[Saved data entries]

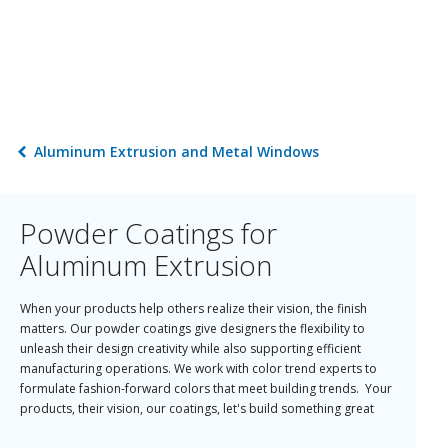
Aluminum Extrusion and Metal Windows
Powder Coatings for
Aluminum Extrusion
When your products help others realize their vision, the finish
matters. Our powder coatings give designers the flexibility to
unleash their design creativity while also supporting efficient
manufacturing operations. We work with color trend experts to
formulate fashion-forward colors that meet building trends. Your
products, their vision, our coatings, let's build something great
today!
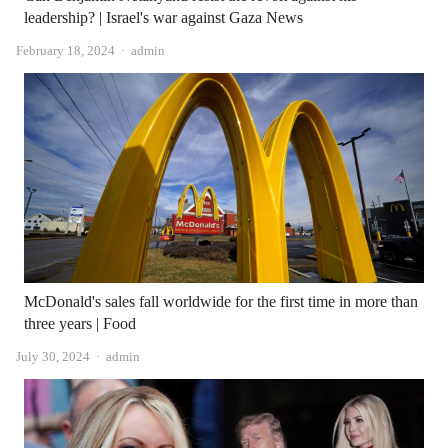
leadership? | Israel's war against Gaza News
Author
February 18, 2024
admin
McDonald's sales fall worldwide for the first time in more than
three years | Food
Author
July 30, 2024
admin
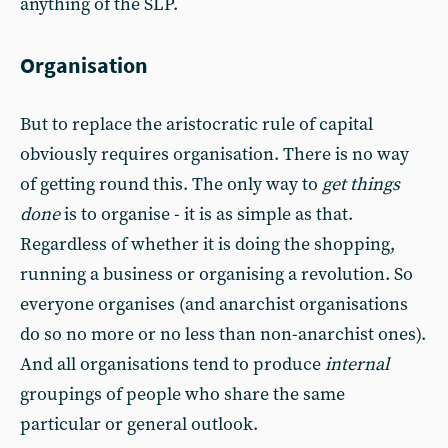
anything of the SLP.
Organisation
But to replace the aristocratic rule of capital
obviously requires organisation. There is no way
of getting round this. The only way to
get things
done
is to organise - it is as simple as that.
Regardless of whether it is doing the shopping,
running a business or organising a revolution. So
everyone organises (and anarchist organisations
do so no more or no less than non-anarchist ones).
And all organisations tend to produce
internal
groupings of people who share the same
particular or general outlook.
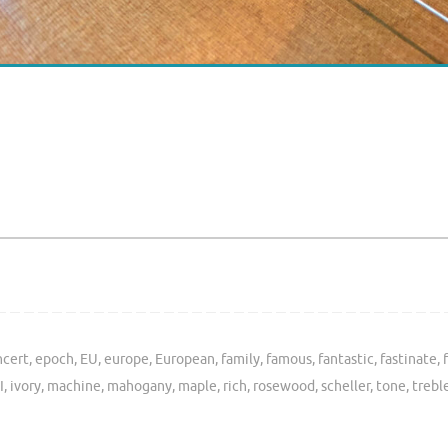
ncert
,
epoch
,
EU
,
europe
,
European
,
family
,
famous
,
fantastic
,
fastinate
,
I
,
ivory
,
machine
,
mahogany
,
maple
,
rich
,
rosewood
,
scheller
,
tone
,
trebl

EXERCISE BRIEF: Starting at the beginning of the items and ending with the line that contains "unleash their design", write those lines out again, substituting "freedom" for "flexibility" and keeping everything else the same. Leave out the pictures.

TASK SOLUTION:
Aluminum Extrusion and Metal Windows
Powder Coatings for
Aluminum Extrusion
When your products help others realize their vision, the finish
matters. Our powder coatings give designers the freedom to
unleash their design creativity while also supporting efficient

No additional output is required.